No pueden con una forma de vida muy uniforme, que hace que a la hora de la verdad una calle comercial o de ocio de Tarragona o Barcelona parezca clavada a una de Valladolid o Murcia. No pueden con el faro mediático de Madrid, que sigue marcando la opinión y los debates que luego tienen eco en toda España .

No pueden con los superventas de una cultura popular compartida (los de Gerona leen a Gómez Jurado y a Julia Navarro y escuchan a Aitana o Calamaro, igual que los de Lugo).

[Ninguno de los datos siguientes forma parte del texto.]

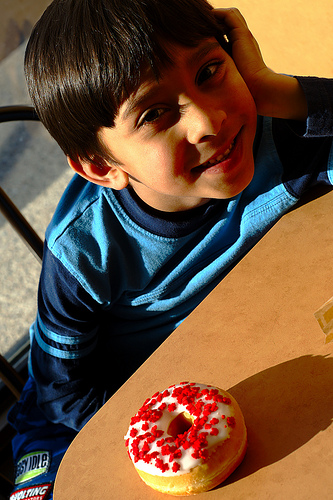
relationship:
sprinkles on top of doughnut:
[123, 382, 236, 473] [125, 380, 247, 496]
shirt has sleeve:
[8, 77, 330, 429] [26, 237, 114, 433]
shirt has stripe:
[8, 77, 330, 429] [34, 321, 94, 352]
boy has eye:
[8, 0, 329, 499] [132, 99, 172, 132]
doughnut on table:
[125, 380, 247, 496] [29, 230, 332, 500]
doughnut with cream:
[125, 380, 247, 496] [126, 380, 231, 477]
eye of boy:
[132, 99, 172, 132] [9, 49, 331, 284]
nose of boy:
[187, 88, 228, 144] [14, 51, 319, 329]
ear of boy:
[66, 147, 128, 190] [14, 51, 319, 329]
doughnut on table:
[125, 380, 248, 496] [51, 186, 333, 498]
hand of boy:
[17, 244, 103, 497] [8, 0, 329, 499]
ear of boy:
[66, 147, 128, 190] [9, 36, 329, 257]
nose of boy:
[187, 88, 228, 144] [9, 49, 331, 284]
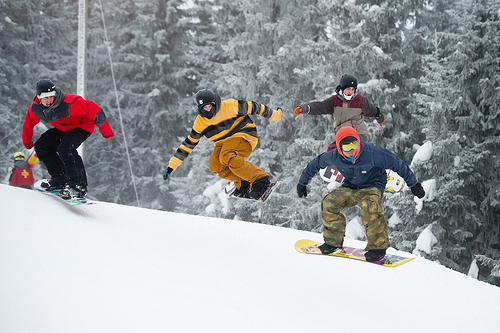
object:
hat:
[334, 125, 359, 163]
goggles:
[338, 142, 359, 152]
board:
[30, 179, 89, 207]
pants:
[205, 137, 272, 191]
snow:
[0, 182, 499, 332]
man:
[294, 126, 427, 264]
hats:
[337, 73, 358, 92]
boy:
[292, 125, 427, 262]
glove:
[161, 166, 173, 180]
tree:
[382, 28, 492, 277]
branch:
[471, 253, 499, 270]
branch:
[477, 183, 500, 214]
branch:
[411, 218, 445, 261]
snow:
[409, 140, 433, 169]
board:
[294, 236, 416, 267]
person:
[19, 78, 118, 200]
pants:
[32, 127, 91, 187]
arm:
[381, 149, 423, 185]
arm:
[296, 150, 328, 187]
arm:
[362, 96, 380, 120]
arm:
[307, 96, 328, 116]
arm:
[169, 120, 200, 171]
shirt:
[186, 113, 259, 138]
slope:
[0, 180, 498, 331]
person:
[290, 74, 387, 156]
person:
[6, 151, 36, 189]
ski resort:
[0, 0, 498, 333]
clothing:
[20, 94, 118, 151]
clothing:
[165, 98, 281, 171]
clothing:
[298, 95, 383, 143]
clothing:
[297, 141, 417, 192]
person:
[160, 88, 285, 203]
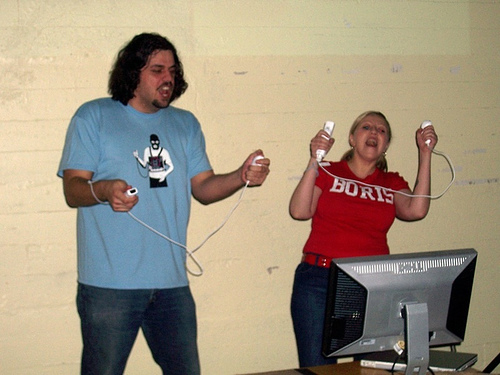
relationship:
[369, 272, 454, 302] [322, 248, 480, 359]
back of monitor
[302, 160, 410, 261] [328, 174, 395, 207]
shirt says boris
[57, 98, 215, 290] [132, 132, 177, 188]
shirt with picture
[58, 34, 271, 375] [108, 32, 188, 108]
man with hair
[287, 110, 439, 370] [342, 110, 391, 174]
woman with hair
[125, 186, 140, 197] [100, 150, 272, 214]
controller in hands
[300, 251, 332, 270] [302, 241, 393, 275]
belt on waist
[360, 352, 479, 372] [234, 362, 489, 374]
laptop on desk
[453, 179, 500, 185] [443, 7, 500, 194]
crack on wall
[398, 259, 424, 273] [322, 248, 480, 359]
words on monitor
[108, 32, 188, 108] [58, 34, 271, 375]
hair on man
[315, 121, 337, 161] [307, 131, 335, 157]
remote in hand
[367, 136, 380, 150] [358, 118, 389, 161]
grin on face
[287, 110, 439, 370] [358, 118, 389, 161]
woman has face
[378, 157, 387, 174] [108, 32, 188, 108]
streaks in hair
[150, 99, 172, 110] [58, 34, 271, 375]
beard on man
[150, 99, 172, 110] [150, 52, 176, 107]
beard on face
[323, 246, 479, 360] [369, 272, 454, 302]
television has back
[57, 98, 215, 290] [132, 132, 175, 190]
shirt has picture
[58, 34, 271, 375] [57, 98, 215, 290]
man in shirt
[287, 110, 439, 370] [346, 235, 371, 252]
woman in red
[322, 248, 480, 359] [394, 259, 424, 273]
monitor says words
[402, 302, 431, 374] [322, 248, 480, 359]
stand holds up monitor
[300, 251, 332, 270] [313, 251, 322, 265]
belt in loop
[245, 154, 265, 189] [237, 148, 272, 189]
nunchuck in mans hand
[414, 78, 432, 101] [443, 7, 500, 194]
paint on wall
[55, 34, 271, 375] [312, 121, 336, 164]
man playing controller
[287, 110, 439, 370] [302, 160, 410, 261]
woman in shirt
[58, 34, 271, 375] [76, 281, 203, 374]
man wearing jeans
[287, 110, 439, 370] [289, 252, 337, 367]
woman wearing jeans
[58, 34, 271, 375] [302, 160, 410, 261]
man wearing shirt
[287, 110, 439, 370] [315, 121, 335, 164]
woman holding controller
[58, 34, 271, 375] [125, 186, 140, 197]
man holding controller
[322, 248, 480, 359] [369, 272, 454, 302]
monitor has back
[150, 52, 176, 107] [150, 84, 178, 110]
face has hair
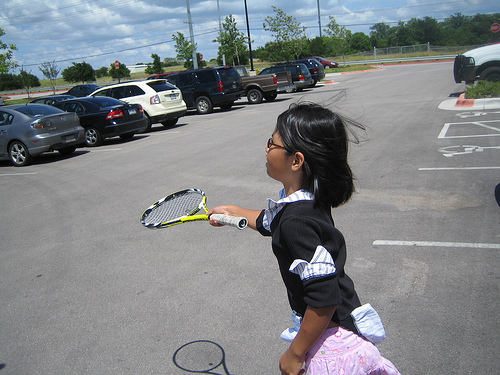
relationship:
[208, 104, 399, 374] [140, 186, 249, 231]
girl holding racket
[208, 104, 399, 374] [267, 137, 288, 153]
girl wearing glasses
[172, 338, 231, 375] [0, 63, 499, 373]
racket shadow on parking lot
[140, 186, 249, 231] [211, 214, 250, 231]
racket has white handle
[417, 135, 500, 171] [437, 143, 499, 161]
parking space for handicapped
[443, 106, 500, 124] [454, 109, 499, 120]
parking space for handicapped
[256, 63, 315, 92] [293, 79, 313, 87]
mini van has bumper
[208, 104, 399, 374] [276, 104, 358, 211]
girl has hair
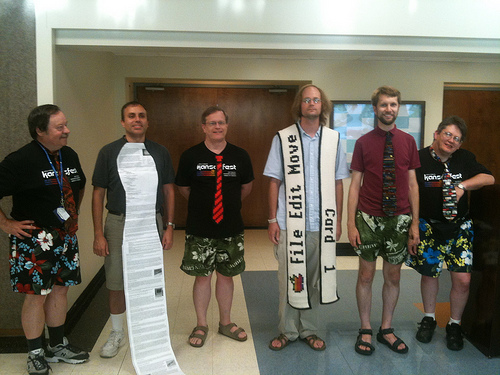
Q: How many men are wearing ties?
A: Four.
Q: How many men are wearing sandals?
A: Three.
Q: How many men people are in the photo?
A: Six.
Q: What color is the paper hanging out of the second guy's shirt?
A: White.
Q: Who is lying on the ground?
A: No one.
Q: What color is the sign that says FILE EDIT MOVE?
A: White.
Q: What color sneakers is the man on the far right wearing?
A: Black.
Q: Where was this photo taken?
A: In an office.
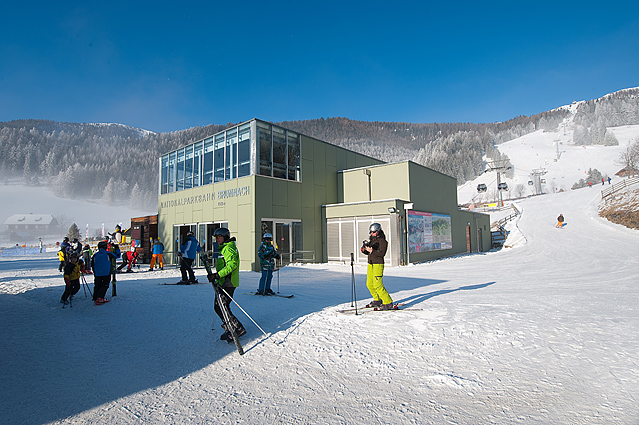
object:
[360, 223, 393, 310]
person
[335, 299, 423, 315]
ski gear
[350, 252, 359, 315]
ski poles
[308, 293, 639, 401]
snow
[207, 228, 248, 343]
person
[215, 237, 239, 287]
coat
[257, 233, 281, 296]
person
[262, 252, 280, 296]
ski poles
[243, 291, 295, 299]
skis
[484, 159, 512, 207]
ski lift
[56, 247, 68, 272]
person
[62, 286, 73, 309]
ski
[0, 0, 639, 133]
skies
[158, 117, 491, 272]
building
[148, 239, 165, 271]
person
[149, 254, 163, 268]
pants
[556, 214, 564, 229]
person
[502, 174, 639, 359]
hill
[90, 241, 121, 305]
skiiers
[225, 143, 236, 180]
glass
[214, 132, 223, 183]
glass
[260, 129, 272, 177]
glass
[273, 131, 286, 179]
glass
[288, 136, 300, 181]
glass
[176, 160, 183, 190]
glass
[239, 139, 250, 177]
glass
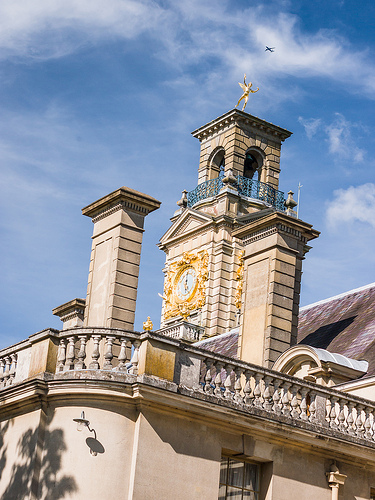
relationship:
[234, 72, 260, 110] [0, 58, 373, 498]
statue on building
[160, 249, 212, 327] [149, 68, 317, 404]
clock on building tower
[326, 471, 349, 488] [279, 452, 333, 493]
watersprout on wall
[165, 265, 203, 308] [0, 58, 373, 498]
clock face on building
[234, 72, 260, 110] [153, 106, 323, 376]
statue on building tower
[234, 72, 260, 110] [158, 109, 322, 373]
statue on tower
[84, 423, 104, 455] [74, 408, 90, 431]
shadow of lamp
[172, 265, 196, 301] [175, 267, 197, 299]
clock has clock face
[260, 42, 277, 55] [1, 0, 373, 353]
airplane flying in sky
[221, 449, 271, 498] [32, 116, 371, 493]
window in building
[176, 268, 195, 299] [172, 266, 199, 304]
numbers on clock face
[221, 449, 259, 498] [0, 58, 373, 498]
window in side building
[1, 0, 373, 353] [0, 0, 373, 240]
sky with clouds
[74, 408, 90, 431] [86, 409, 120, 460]
lamp on wall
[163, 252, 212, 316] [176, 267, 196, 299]
frame surrounding clock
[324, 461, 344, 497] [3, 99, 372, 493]
pipes on building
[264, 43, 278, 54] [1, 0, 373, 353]
airplane in sky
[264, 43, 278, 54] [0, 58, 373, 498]
airplane above building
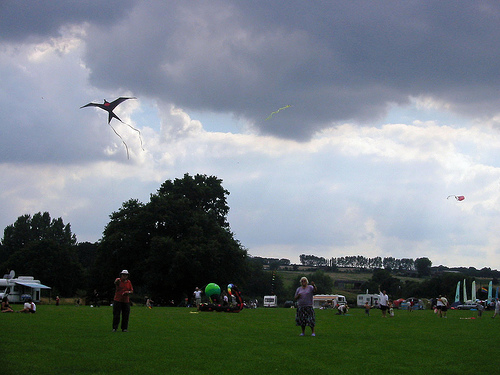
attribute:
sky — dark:
[19, 25, 494, 275]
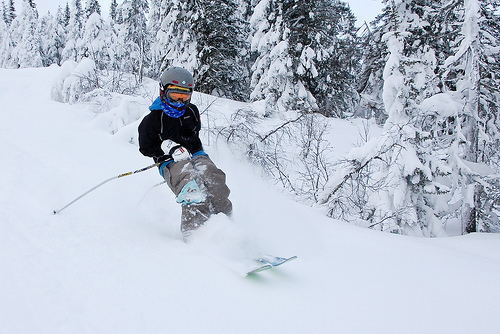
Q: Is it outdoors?
A: Yes, it is outdoors.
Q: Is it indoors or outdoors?
A: It is outdoors.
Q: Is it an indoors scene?
A: No, it is outdoors.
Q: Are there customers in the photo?
A: No, there are no customers.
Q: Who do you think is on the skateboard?
A: The guy is on the skateboard.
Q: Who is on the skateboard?
A: The guy is on the skateboard.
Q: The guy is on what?
A: The guy is on the skateboard.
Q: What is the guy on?
A: The guy is on the skateboard.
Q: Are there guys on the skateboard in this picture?
A: Yes, there is a guy on the skateboard.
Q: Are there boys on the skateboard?
A: No, there is a guy on the skateboard.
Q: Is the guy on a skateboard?
A: Yes, the guy is on a skateboard.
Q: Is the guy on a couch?
A: No, the guy is on a skateboard.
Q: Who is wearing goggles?
A: The guy is wearing goggles.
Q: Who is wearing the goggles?
A: The guy is wearing goggles.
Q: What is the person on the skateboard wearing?
A: The guy is wearing goggles.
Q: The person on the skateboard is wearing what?
A: The guy is wearing goggles.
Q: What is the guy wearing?
A: The guy is wearing goggles.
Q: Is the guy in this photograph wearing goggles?
A: Yes, the guy is wearing goggles.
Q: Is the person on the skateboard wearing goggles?
A: Yes, the guy is wearing goggles.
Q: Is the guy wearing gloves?
A: No, the guy is wearing goggles.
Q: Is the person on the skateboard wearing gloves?
A: No, the guy is wearing goggles.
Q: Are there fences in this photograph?
A: No, there are no fences.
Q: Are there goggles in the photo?
A: Yes, there are goggles.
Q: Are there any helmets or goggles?
A: Yes, there are goggles.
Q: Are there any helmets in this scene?
A: Yes, there is a helmet.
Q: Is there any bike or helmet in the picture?
A: Yes, there is a helmet.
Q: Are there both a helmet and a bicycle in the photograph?
A: No, there is a helmet but no bicycles.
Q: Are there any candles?
A: No, there are no candles.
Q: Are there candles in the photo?
A: No, there are no candles.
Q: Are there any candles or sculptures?
A: No, there are no candles or sculptures.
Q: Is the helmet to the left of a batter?
A: No, the helmet is to the left of a pine tree.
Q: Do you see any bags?
A: No, there are no bags.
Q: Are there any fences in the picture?
A: No, there are no fences.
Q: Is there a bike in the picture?
A: No, there are no bikes.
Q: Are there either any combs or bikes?
A: No, there are no bikes or combs.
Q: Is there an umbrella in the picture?
A: No, there are no umbrellas.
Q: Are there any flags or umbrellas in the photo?
A: No, there are no umbrellas or flags.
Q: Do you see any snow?
A: Yes, there is snow.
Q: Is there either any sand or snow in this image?
A: Yes, there is snow.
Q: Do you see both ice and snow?
A: No, there is snow but no ice.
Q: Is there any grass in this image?
A: No, there is no grass.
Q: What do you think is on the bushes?
A: The snow is on the bushes.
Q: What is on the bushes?
A: The snow is on the bushes.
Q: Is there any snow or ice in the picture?
A: Yes, there is snow.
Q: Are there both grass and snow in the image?
A: No, there is snow but no grass.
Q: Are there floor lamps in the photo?
A: No, there are no floor lamps.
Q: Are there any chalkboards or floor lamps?
A: No, there are no floor lamps or chalkboards.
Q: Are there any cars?
A: No, there are no cars.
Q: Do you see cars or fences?
A: No, there are no cars or fences.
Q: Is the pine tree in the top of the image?
A: Yes, the pine tree is in the top of the image.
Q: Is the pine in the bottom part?
A: No, the pine is in the top of the image.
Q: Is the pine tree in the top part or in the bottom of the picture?
A: The pine tree is in the top of the image.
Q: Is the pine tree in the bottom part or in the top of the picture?
A: The pine tree is in the top of the image.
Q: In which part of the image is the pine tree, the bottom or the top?
A: The pine tree is in the top of the image.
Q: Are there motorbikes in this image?
A: No, there are no motorbikes.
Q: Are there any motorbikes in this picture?
A: No, there are no motorbikes.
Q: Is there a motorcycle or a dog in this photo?
A: No, there are no motorcycles or dogs.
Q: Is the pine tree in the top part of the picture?
A: Yes, the pine tree is in the top of the image.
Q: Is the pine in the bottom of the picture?
A: No, the pine is in the top of the image.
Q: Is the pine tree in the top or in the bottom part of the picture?
A: The pine tree is in the top of the image.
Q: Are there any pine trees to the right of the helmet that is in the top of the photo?
A: Yes, there is a pine tree to the right of the helmet.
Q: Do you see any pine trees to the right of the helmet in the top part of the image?
A: Yes, there is a pine tree to the right of the helmet.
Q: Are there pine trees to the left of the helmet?
A: No, the pine tree is to the right of the helmet.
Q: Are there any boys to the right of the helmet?
A: No, there is a pine tree to the right of the helmet.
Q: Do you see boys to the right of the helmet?
A: No, there is a pine tree to the right of the helmet.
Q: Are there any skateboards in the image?
A: Yes, there is a skateboard.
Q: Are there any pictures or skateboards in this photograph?
A: Yes, there is a skateboard.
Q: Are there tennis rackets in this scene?
A: No, there are no tennis rackets.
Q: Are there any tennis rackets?
A: No, there are no tennis rackets.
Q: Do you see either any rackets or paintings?
A: No, there are no rackets or paintings.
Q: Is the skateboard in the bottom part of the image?
A: Yes, the skateboard is in the bottom of the image.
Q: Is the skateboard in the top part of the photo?
A: No, the skateboard is in the bottom of the image.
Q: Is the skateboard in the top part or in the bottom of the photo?
A: The skateboard is in the bottom of the image.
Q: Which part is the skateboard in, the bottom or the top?
A: The skateboard is in the bottom of the image.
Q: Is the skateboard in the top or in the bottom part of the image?
A: The skateboard is in the bottom of the image.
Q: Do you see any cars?
A: No, there are no cars.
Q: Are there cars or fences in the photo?
A: No, there are no cars or fences.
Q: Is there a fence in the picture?
A: No, there are no fences.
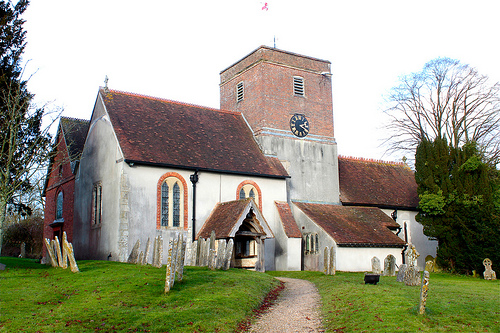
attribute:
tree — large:
[412, 139, 498, 273]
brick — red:
[278, 201, 286, 208]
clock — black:
[290, 112, 309, 137]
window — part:
[158, 183, 169, 228]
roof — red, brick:
[96, 81, 302, 188]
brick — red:
[179, 180, 186, 186]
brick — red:
[179, 194, 191, 201]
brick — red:
[180, 219, 191, 230]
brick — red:
[149, 217, 165, 228]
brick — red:
[157, 189, 164, 196]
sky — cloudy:
[415, 3, 491, 51]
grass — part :
[2, 255, 284, 331]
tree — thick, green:
[415, 132, 499, 282]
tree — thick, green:
[0, 0, 46, 203]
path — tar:
[236, 261, 336, 331]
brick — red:
[157, 103, 219, 151]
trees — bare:
[382, 57, 495, 278]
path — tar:
[237, 269, 326, 331]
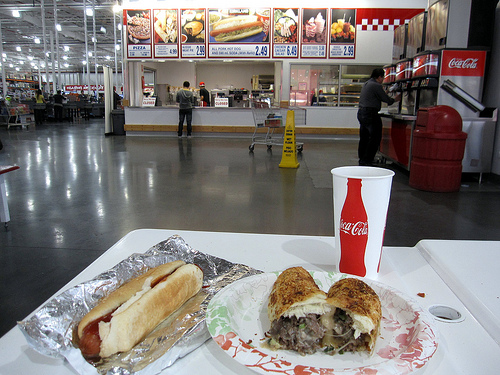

No pueden con la flora y fauna televisiva y sus polémicas y circos, que dan que hablar en las chácharas de toda España. No pueden con que todos compramos en nuestras ciudades en el mismo Zara, el mismo Mango, el mismo Mercadona y el mismo Corte Inglés. No pueden con la Liga, con el tapeo, con el Rioja y el Rueda, con las cañas de Estrella Galicia y Mahou, con las vacaciones playeras de todos en el Sur, el Levante o Baleares.

No pueden con siglos compartiendo una historia única, la del país que descubrió América, hilvanó un inmenso imperio y llevó la fe católica a todo el orbe. No pueden con una ilusión colectiva por ir a más, que nos permitió superar las más tremendas adversidades, desde la invasión napoleónica a la derrota y depre de 1898, pasando por un siglo XIX que no pudo ser más convulso y una Guerra Civil espantosa.

No pueden con el hecho de que en cuanto rascamos un poco todos tenemos ancestros de media España, por eso los nacionalistas más fogosos se apellidan Rufián, Esteban o Pradales.

No pueden con una alegría de vivir reconfortante, con una jovialidad que bulle espontánea por todas partes (si en un aeropuerto internacional ven un corrillo riéndose y dando un poco el cante, al acertarse descubrirán que son siempre españoles o italianos).

No pueden con el país de Cervantes, Velázquez, Gaudí, Lorca, santa Teresa de Ávila y san Ignacio de Loyola, Servet y Cajal, Gracián, Tomás Luis de Victoria, Pizarro y Cortés, Induráin y Rafa Nadal…

No pueden con un país extraordinario. Porque el paréntesis amoral apellidado Sánchez pasará. Porque el virus de la insolidaridad separatista se acabará viendo como lo que es, una paletada retrógrada (está empezando ya a sucederle a parte de la juventud catalana).

Y cuando todo quede atrás, cuando se haya superado las empanadas confederales y los cerriles odios victimistas, ahí seguirá lo de siempre: España.

Así que deshilachada, puede que sí. Incluso hecha un cromo. Pero viva.